### Text for analysis
IL-6 increases podocyte motility via MLC-mediated focal adhesion impairment and cytoskeleton disassembly.

Abstract

The disturbance of podocyte motility is an essential pathogenic mechanisms of foot process effacement during proteinuric diseases, and myosin light chain (MLC) is a pivotal component in regulating the motility of podocytes. Inflammatory cytokine interleukin-6 (IL-6) has been reported to induce podocyte abnormalities by various mechanisms, however, whether aberrant cell motility contributes to the IL-6-induced podocyte injury remains unknown. Here, by wound healing, transwell, and cell migration assays, we confirmed that IL-6 accelerates the motility of podocyte. Simultaneously, the phosphorylation of MLC is elevated along with perturbed focal adhesion (FAs) and cytoskeleton. Next, via genetic and pharmacologic interruption of MLC or its phosphorylation we revealed that the activation of MLC is implicated in IL-6-mediated podocyte hypermotility as well as the disassembly of FAs and F-actin. By using stattic, an inhibitor for STAT3 phosphorylation, we uncovered that STAT3 activation is the upstream event for MLC phosphorylation and the following aberrant motility of podocytes. Additionally, we found that calcitriol markedly attenuates podocyte hypermotility via blocking STAT3-MLC. In conclusion, our study demonstrated that IL-6 interrupts FAs dynamic, cytoskeleton organization, and eventually leads to podocyte hypermotility via STAT3/MLC, whereas calcitriol exerts its protective role by inhibiting this pathway. These findings enrich the mechanisms accounting for IL-6-mediated podocyte injury from the standpoint of cell motility and provide a novel therapeutic target for podocyte disorders.

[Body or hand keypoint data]
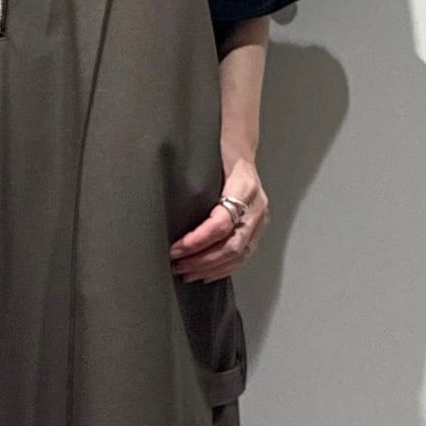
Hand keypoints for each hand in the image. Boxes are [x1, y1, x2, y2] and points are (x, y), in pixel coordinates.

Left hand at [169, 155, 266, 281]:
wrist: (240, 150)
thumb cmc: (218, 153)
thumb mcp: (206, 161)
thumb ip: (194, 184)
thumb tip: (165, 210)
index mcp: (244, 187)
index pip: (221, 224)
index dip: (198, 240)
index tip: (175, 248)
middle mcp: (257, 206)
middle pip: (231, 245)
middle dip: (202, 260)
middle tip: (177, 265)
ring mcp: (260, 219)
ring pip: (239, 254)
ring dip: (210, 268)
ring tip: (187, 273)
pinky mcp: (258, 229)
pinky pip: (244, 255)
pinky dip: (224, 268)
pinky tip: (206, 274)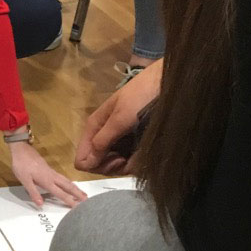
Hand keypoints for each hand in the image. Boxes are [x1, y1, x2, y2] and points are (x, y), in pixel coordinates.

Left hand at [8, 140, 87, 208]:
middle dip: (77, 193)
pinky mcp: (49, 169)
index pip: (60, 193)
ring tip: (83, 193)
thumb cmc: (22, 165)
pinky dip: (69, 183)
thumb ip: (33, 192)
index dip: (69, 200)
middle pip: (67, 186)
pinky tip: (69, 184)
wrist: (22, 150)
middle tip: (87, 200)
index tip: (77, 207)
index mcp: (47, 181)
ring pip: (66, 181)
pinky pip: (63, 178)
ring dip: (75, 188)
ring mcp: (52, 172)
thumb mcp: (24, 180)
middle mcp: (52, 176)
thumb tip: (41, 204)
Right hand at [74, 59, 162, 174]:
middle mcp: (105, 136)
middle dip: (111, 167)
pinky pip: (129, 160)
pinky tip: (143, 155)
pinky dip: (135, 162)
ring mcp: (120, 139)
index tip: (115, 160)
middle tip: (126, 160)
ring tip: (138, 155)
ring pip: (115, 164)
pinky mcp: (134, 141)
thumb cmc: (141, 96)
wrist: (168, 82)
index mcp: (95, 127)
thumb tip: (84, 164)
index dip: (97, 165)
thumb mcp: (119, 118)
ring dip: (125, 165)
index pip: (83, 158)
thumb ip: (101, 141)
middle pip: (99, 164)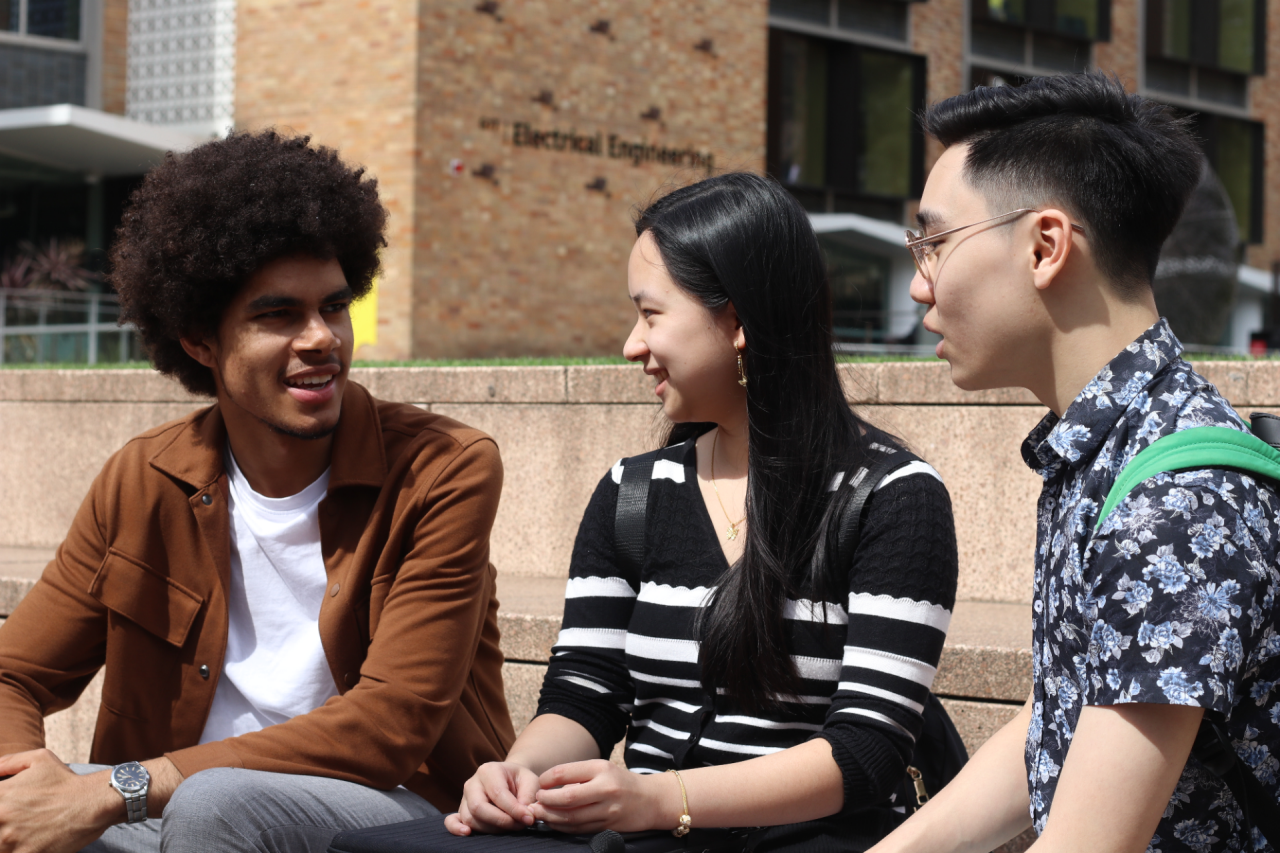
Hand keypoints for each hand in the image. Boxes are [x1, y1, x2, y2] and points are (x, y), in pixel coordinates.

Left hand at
* * *
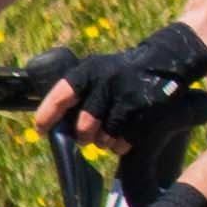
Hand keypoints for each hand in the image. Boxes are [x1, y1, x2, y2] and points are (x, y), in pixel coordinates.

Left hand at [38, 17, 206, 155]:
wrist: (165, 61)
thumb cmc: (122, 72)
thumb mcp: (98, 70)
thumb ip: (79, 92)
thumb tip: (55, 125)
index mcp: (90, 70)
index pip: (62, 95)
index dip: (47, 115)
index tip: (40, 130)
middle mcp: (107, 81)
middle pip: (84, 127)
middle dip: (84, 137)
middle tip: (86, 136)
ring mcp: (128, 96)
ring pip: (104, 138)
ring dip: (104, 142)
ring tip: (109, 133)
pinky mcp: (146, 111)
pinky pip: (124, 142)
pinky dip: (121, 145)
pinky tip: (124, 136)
---
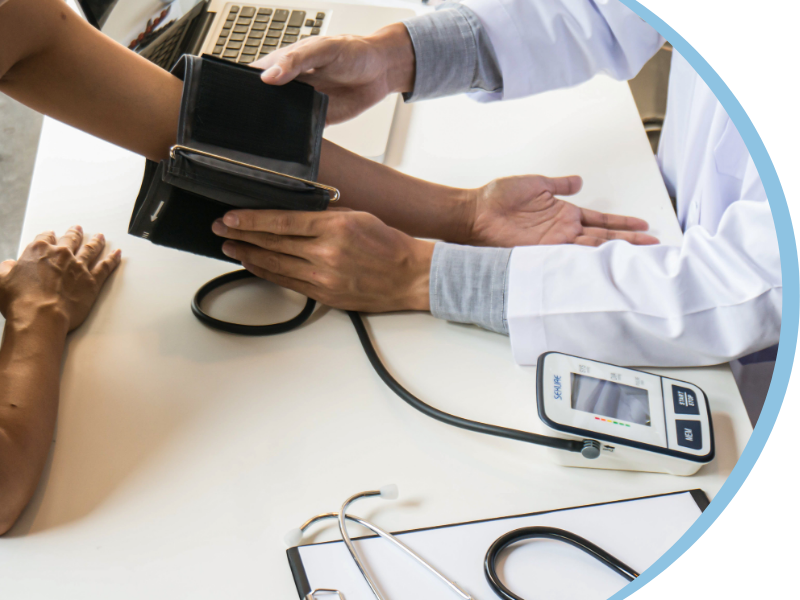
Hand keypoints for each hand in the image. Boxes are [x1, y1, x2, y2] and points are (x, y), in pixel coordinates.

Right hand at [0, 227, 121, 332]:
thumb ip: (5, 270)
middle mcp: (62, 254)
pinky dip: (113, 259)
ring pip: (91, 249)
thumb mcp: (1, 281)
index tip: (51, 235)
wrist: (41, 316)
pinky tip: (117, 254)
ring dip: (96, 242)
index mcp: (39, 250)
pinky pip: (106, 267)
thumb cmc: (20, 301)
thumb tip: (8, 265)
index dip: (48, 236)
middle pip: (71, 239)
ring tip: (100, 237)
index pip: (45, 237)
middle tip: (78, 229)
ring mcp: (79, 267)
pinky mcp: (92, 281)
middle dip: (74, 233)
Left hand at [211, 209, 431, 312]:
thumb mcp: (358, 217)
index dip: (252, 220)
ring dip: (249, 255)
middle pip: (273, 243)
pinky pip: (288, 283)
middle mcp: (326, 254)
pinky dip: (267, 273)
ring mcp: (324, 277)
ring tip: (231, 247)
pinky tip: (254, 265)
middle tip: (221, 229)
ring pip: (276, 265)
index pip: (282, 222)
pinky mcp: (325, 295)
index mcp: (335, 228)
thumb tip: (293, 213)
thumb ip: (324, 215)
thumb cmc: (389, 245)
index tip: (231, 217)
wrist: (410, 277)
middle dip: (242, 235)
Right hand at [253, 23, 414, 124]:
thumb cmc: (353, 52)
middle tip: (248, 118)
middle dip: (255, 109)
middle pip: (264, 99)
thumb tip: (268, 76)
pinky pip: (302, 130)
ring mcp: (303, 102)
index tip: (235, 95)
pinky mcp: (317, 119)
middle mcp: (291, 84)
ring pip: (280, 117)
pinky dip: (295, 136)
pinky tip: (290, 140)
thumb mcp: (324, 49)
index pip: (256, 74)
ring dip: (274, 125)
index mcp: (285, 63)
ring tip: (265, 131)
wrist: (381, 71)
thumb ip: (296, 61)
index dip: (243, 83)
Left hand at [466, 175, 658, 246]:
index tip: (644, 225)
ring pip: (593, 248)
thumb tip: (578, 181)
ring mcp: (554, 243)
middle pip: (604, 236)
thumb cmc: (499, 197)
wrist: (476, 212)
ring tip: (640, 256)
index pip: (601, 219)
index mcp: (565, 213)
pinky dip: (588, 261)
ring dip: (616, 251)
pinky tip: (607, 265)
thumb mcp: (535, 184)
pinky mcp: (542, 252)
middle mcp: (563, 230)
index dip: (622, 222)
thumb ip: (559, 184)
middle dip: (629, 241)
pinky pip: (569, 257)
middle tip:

### The task
Translate this sentence from the abstract on IL-6 and podocyte motility into Spanish: "Additionally, we found that calcitriol markedly attenuates podocyte hypermotility via blocking STAT3-MLC."

### Your response
Además, encontramos que el calcitriol atenúa notablemente la hipermotilidad de los podocitos mediante el bloqueo de STAT3-MLC.